# First table



## Rorban1 (Oct 21, 2012)

This is the first project I've done. It is a coffee table and yes it's stained. :dunno: The wife really like its and its extremely functional. Constructed from a sheet of plywood some 2x4s and 2x2s. I like how it turned out, however, I wish I had spent more time on the fine details... The things I notice that no one else will 

The first photo is the table up on my "bench" getting finished. The second is the final product waiting for use!


----------



## Rorban1 (Oct 21, 2012)

Second photo. Enjoy!


----------



## Kevin (Oct 21, 2012)

I think you're the most talented woodworker I have ever met. I've tried, but I have never been able to build a coffee table that can hover upside-down on the ceiling. 

Really it's a pretty table and if it makes the wife happy you're a very successful woodworker.
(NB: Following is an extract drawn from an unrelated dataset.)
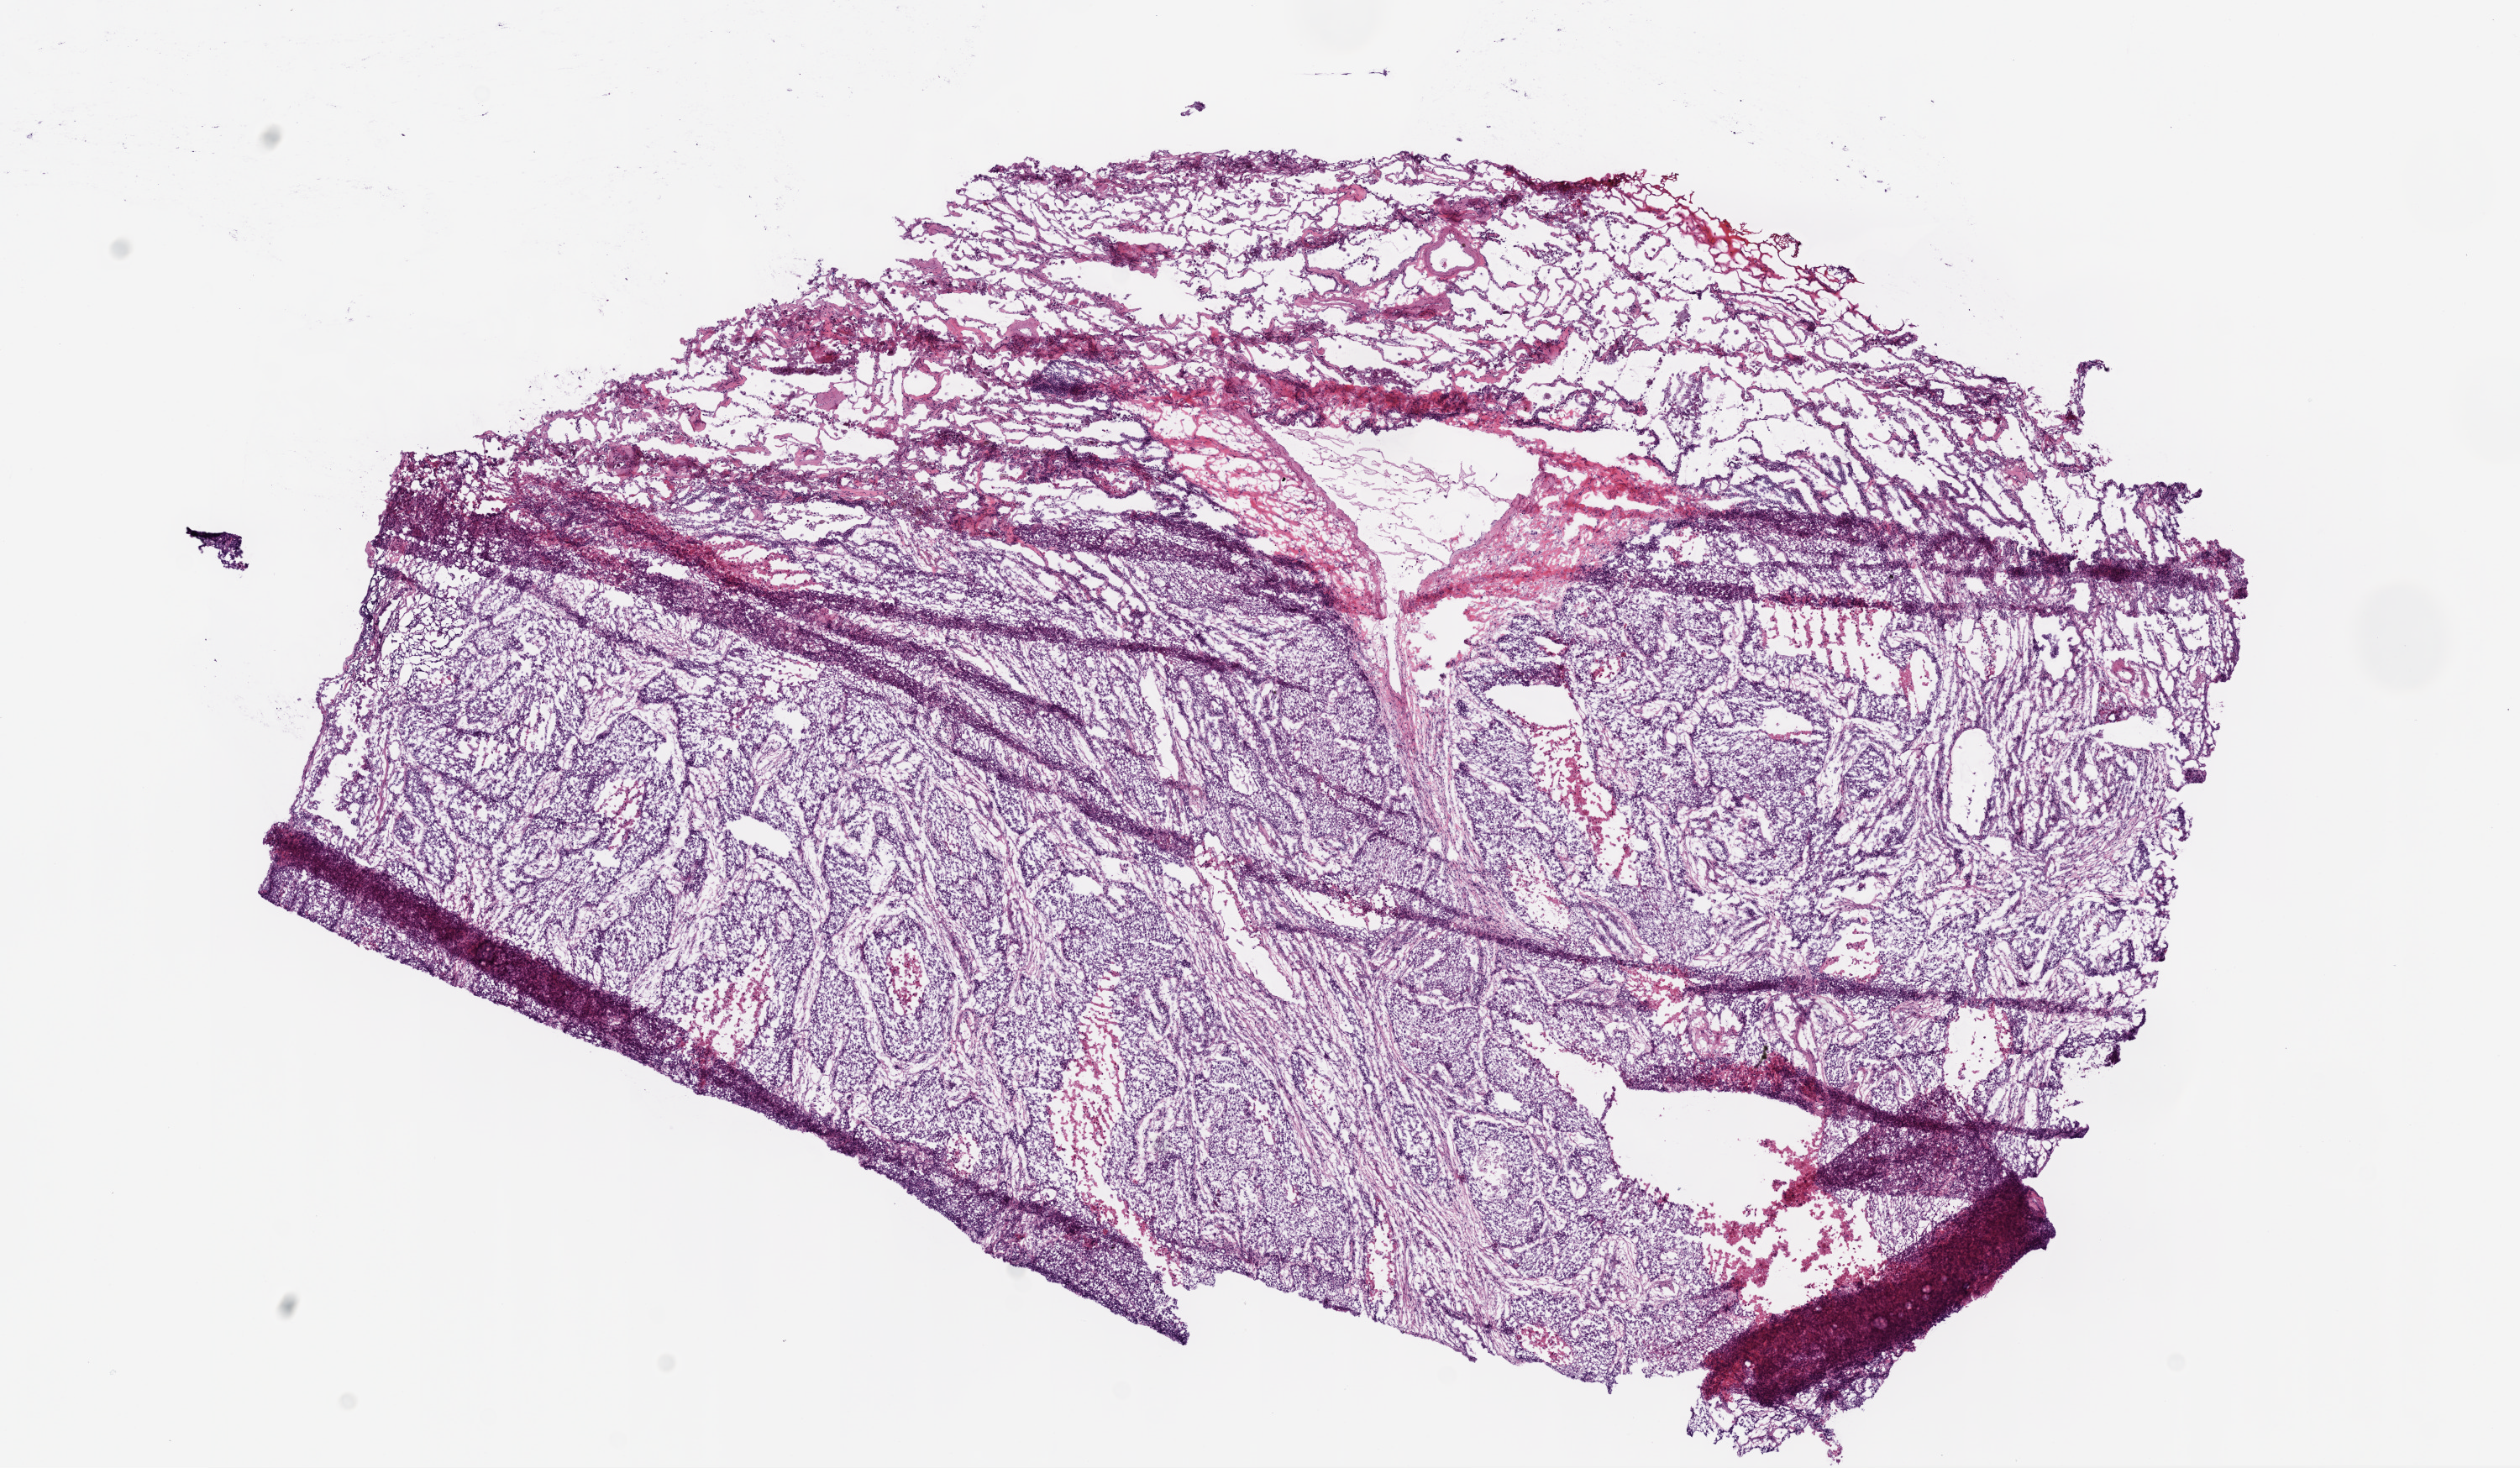
Digitized Hematoxylin and eosin (H&E) stained tissue section (whole slide), a low-resolution overview of the entire scanned area, about 12.0 x 7.0 mm. Frozen section. Lung, primary tumour sample. Female patient; age at initial diagnosis 64 years. Slide review estimates, as recorded: tumour cells 70%, tumour nuclei 85%, normal cells 20%, stromal cells 5%, necrosis 5%.
- diagnosis: Squamous cell carcinoma, NOS
- laterality: right
- AJCC pathologic stage: IB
Thanks for the pics.


----------



## NYWoodturner (Oct 21, 2012)

The table on the ceiling actually has some upside if you think about it long enough... but the foot beside it is a different story...
Nice job on the table!
Scott


----------



## Rorban1 (Oct 21, 2012)

The picture is upside down?

Edit: It didn't look that way on my ipod where I uploaded it from! sorry lol


----------



## JMC (Oct 21, 2012)

Nice table but I like your sawhorse construction too, it says a lot.


----------